:: THE RECORDS ::

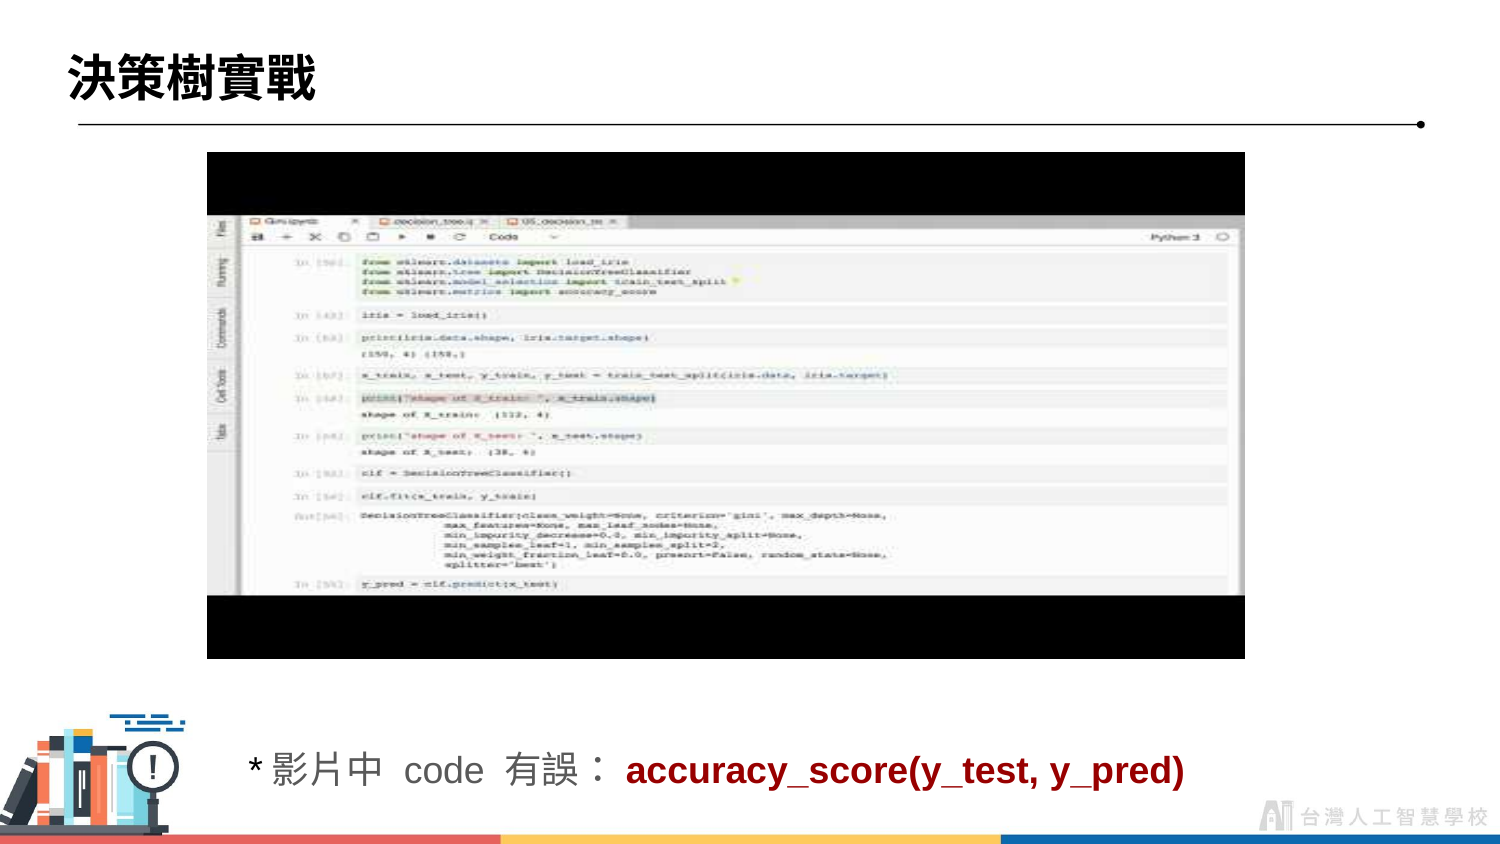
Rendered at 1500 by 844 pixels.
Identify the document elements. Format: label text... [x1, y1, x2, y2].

title 決策樹實戰 [51, 29, 1449, 104]
list *影片中 code 有誤：accuracy_score(y_test, y_pred) [37, 104, 1449, 795]
picture [0, 0, 1500, 844]
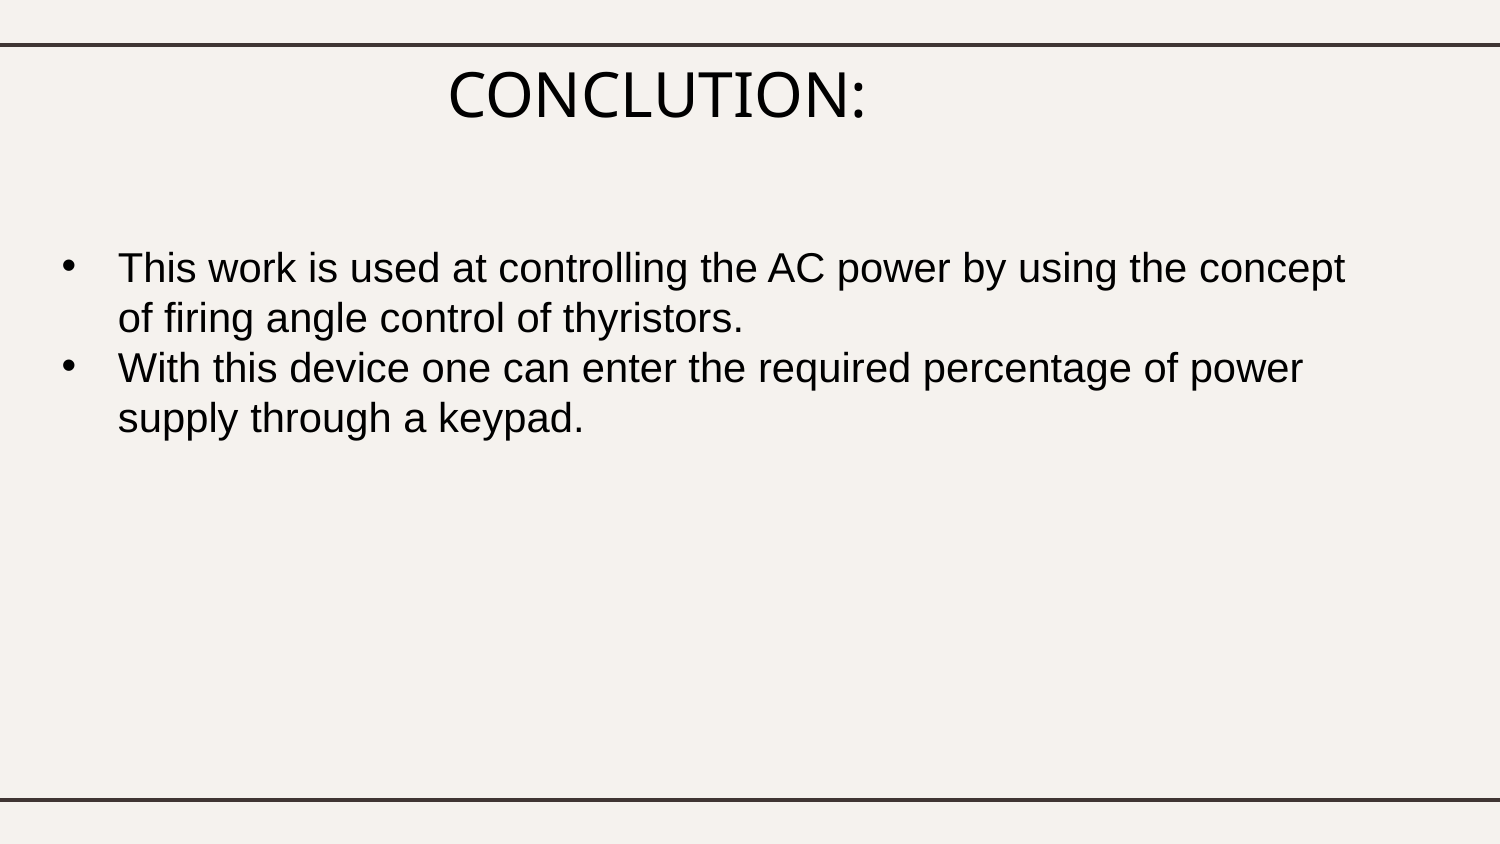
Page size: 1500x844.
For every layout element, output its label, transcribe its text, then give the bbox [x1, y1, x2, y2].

title CONCLUTION: [234, 0, 1081, 185]
text_box This work is used at controlling the AC power by using the concept of firing angle control of thyristors. With this device one can enter the required percentage of power supply through a keypad. [46, 233, 1379, 448]
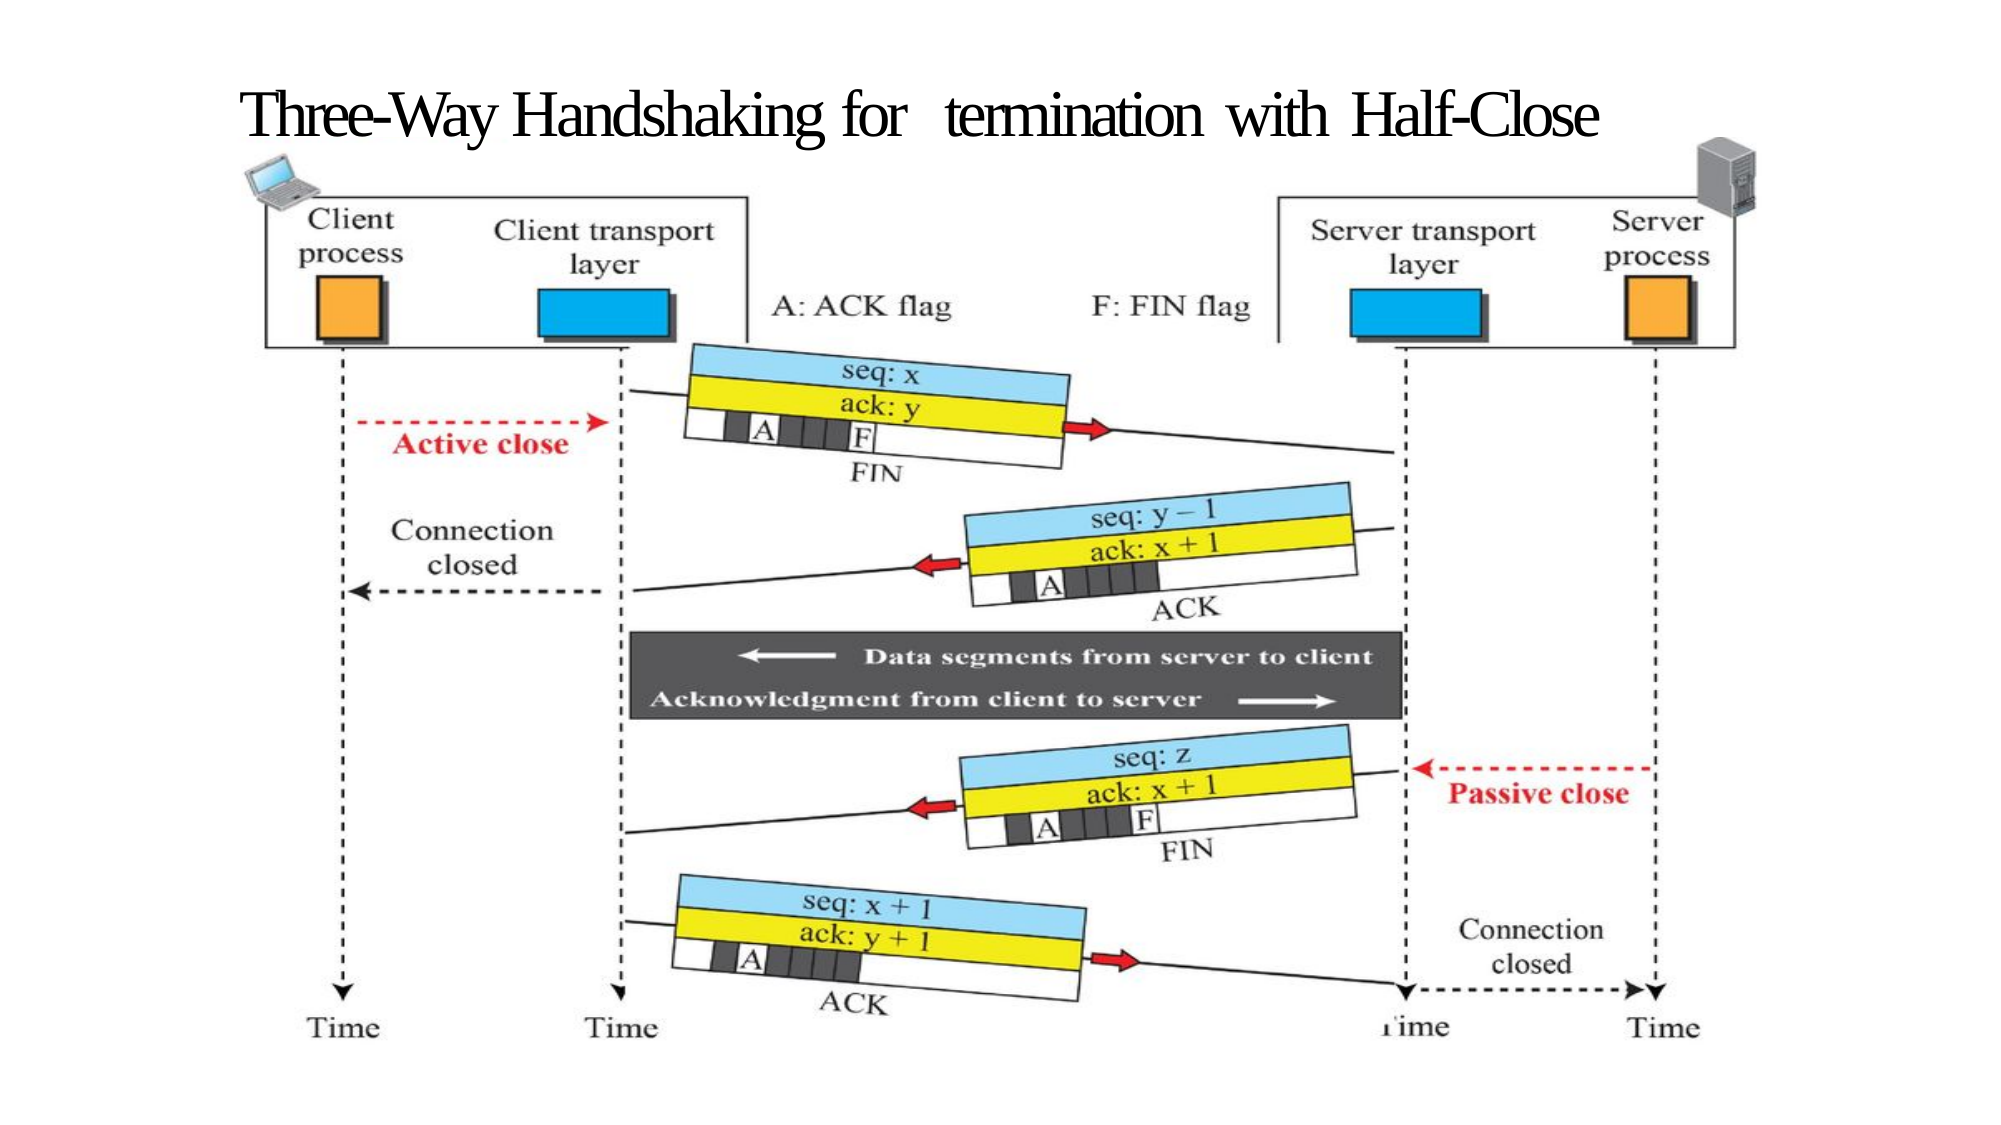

:::

-- PROBLEM --
Return, exactly as they appear, the lines from the line containing "Page size: 1500x844." through the end of the records above, both ends included, without pictures.

-- EXERCISE OUTPUT --
Page size: 1500x844.
For every layout element, output its label, transcribe its text, then give the bbox [x1, y1, x2, y2].

title CONCLUTION: [234, 0, 1081, 185]
text_box This work is used at controlling the AC power by using the concept of firing angle control of thyristors. With this device one can enter the required percentage of power supply through a keypad. [46, 233, 1379, 448]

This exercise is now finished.